__ABOUT THIS TASK__: From the data below, please reproduce exactly everything from the line that contains "right shoulder: (491, 107)" down to the line that contains "left elbow: (74, 202)", with both ends included.

__DATA SHOWN__:

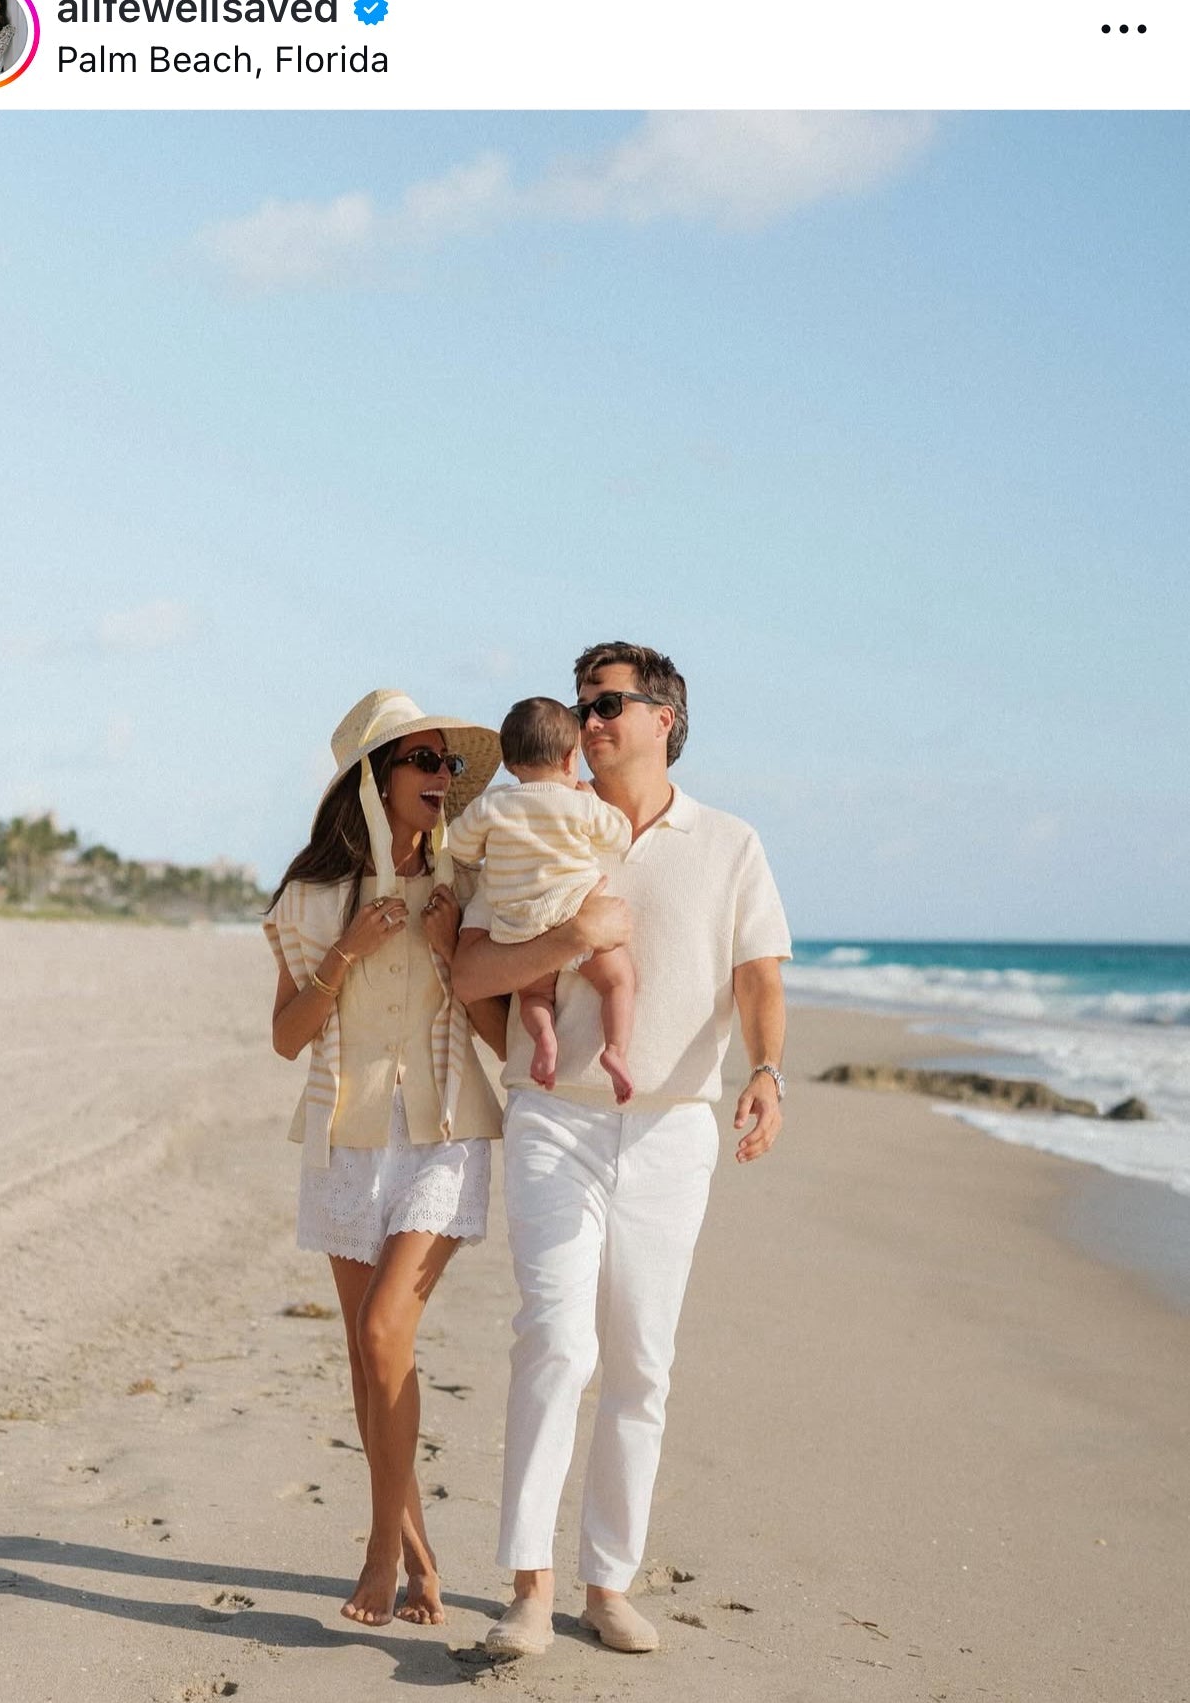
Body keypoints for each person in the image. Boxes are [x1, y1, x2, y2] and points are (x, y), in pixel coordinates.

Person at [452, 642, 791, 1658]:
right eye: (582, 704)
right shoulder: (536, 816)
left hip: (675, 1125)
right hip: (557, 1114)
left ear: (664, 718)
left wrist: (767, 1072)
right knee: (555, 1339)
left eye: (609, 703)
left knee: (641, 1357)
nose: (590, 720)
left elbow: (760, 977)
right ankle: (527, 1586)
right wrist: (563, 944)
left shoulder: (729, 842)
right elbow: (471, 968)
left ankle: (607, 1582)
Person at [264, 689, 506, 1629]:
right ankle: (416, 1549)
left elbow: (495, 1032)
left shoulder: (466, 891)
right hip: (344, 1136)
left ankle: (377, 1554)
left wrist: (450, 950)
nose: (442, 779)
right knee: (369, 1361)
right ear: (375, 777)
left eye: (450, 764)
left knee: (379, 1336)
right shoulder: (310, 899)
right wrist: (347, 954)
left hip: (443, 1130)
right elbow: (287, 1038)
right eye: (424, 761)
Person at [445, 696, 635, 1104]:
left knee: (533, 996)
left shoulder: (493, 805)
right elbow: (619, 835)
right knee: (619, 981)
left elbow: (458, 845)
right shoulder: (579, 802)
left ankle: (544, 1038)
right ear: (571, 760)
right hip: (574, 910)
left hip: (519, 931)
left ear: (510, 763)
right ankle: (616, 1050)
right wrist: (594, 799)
---
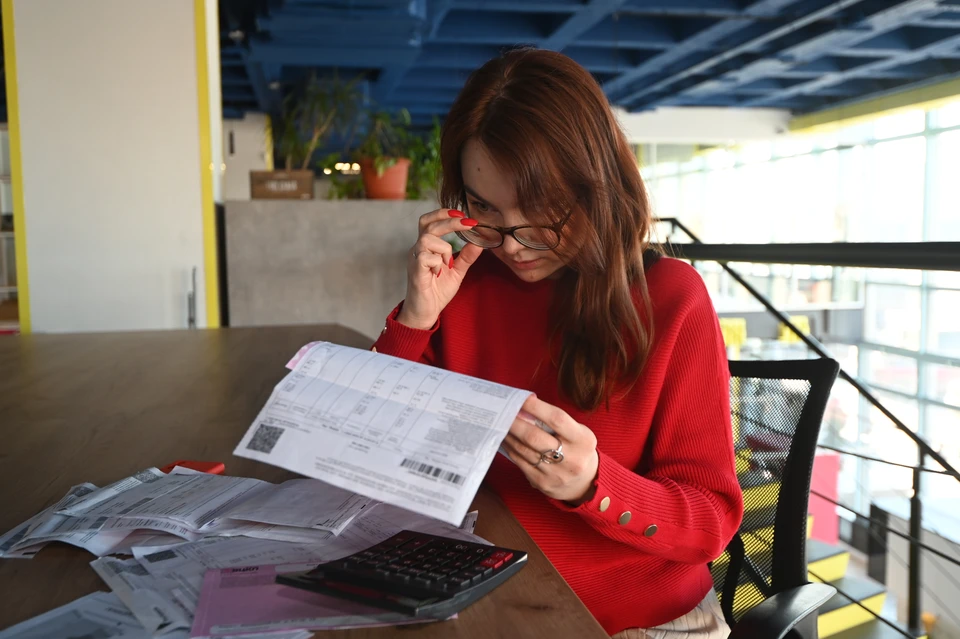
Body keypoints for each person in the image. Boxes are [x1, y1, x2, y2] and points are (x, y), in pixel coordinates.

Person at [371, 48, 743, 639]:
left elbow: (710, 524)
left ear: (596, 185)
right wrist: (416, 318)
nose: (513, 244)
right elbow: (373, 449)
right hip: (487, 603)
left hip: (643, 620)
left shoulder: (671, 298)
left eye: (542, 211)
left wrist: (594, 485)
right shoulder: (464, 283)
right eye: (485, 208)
==
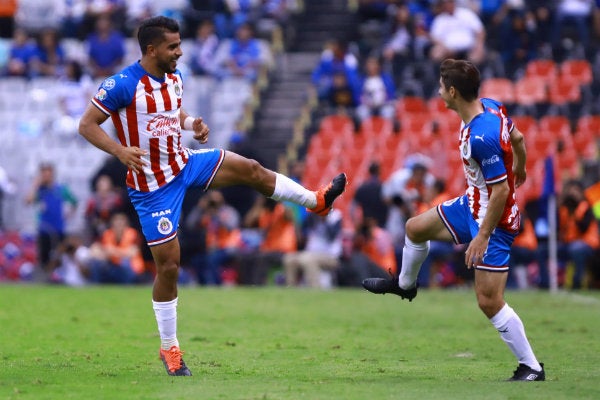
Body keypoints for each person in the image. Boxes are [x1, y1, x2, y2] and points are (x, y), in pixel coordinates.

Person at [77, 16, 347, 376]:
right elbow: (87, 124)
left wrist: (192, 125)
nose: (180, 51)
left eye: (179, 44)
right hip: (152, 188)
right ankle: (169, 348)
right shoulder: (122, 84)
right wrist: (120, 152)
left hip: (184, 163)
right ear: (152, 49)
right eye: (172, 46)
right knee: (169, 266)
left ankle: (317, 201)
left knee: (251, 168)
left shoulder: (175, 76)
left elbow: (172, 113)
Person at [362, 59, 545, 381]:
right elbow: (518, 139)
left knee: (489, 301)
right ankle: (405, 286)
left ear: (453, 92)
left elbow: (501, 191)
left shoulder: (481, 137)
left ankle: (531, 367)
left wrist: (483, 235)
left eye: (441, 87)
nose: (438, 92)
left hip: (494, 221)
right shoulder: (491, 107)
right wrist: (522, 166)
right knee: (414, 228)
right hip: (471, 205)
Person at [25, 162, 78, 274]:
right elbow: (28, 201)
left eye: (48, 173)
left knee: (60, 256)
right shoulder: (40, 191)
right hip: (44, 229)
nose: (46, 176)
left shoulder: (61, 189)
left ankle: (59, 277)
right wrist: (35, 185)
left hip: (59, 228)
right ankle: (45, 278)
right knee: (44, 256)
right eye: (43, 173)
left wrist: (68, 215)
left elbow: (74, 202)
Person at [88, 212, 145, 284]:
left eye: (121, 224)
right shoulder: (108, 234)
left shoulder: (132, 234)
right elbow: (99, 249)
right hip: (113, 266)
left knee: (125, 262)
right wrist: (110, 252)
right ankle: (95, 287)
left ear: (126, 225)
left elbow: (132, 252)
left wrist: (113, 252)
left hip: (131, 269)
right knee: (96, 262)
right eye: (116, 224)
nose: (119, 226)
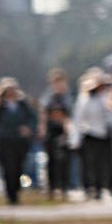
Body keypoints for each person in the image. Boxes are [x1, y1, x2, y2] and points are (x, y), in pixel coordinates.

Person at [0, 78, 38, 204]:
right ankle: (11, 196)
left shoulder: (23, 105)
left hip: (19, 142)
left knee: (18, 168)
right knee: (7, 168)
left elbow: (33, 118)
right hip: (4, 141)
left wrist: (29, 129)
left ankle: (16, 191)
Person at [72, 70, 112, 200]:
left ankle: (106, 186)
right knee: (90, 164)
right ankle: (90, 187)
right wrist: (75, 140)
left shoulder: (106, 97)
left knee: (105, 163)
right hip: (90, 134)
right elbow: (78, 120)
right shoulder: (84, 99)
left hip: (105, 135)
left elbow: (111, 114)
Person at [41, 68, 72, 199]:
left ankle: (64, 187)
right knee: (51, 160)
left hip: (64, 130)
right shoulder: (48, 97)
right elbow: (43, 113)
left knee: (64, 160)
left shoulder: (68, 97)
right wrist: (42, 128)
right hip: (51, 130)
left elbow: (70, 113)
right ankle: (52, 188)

__SOLUTION TO THE EXERCISE__:
right shoulder: (491, 107)
right wrist: (522, 166)
right knee: (414, 228)
right hip: (471, 205)
Person at [25, 162, 78, 274]:
right elbow: (28, 201)
left eye: (48, 173)
left knee: (60, 256)
right shoulder: (40, 191)
right hip: (44, 229)
nose: (46, 176)
left shoulder: (61, 189)
left ankle: (59, 277)
right wrist: (35, 185)
left hip: (59, 228)
right ankle: (45, 278)
right knee: (44, 256)
right eye: (43, 173)
left wrist: (68, 215)
left elbow: (74, 202)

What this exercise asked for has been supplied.